The gathering will be preceded by an ecumenical prayer service in St. Peter's Square Sept. 30 and by three days of retreat outside Rome for all synod members.

That prayer should continue throughout the synod, which will be a "conversation in the Spirit" -- a process the working document describes as "a shared prayer with a view to communal discernment for which participants prepare themselves by personal reflection and meditation."

If the members do prepare as asked, their speeches will be "a meditated word nourished by prayer, not an opinion improvised on the spot," the document said.

After more silence and prayer, each person is invited to speak again "to express what from their listening has touched them most deeply and what they feel challenged by most strongly," the working document said. "The third step, again in an atmosphere of prayer and under the guidance of the Holy Spirit, is to identify the key points that have emerged and to build a consensus on the fruits of the joint work."

Sister Nadia Coppa, superior of the Adorers of the Blood of Christ and president of the women's International Union of Superiors General, told reporters the method ensures "the experience of synodality is first and foremost an experience of the Spirit; it is an open path, not mapped out in advance, which is woven through encounter, dialogue and sharing that comes to broaden and change everyone's vision."

Living and acting in synodality, she said, "is a dance together in which all, pastors and faithful, thanks to a living dialogue and sharing in trust, move in relationship with one another, in mutual and common listening to the music of the Spirit."

That "dance" -- and the fact the number of bishops and other members present will be higher than ever -- means the synod will be held in the Vatican audience hall rather than in the synod hall, Father Costa said.
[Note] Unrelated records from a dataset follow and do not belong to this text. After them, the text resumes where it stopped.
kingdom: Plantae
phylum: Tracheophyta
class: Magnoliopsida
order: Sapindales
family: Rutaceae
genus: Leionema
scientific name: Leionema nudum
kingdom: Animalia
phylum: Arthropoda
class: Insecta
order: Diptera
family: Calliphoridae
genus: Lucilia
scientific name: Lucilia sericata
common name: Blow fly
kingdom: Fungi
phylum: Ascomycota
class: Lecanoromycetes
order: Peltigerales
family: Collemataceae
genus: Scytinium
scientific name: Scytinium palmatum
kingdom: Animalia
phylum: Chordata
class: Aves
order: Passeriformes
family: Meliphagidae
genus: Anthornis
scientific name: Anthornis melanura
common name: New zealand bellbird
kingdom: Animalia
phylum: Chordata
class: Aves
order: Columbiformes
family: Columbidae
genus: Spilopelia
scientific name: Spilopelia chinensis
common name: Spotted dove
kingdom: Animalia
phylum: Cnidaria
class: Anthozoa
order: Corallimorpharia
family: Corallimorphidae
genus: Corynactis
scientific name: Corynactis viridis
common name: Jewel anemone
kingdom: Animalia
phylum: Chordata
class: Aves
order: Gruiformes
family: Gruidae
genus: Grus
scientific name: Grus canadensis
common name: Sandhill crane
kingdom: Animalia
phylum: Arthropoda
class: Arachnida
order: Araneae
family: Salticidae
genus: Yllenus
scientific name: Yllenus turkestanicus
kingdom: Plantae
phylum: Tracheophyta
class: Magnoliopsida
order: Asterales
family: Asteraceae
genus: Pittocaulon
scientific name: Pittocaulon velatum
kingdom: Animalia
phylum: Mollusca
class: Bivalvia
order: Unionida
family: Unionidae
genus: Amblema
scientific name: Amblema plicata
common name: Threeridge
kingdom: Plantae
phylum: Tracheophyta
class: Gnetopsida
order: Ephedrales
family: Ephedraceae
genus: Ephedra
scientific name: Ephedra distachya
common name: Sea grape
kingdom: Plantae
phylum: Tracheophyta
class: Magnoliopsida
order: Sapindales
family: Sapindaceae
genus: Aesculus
The Vatican is expecting 370 synod members -- about 79% of them bishops -- plus dozens of expert advisers. They will be seated in the audience hall at round tables of 10 or 12 people.

Cardinal Grech told reporters, "It's not that in October 2023 and 2024," when the second synod assembly will be held, "we have to find answers to all the questions everyone is asking," but the idea is "to help each other listen to what the Spirit is saying to the church today."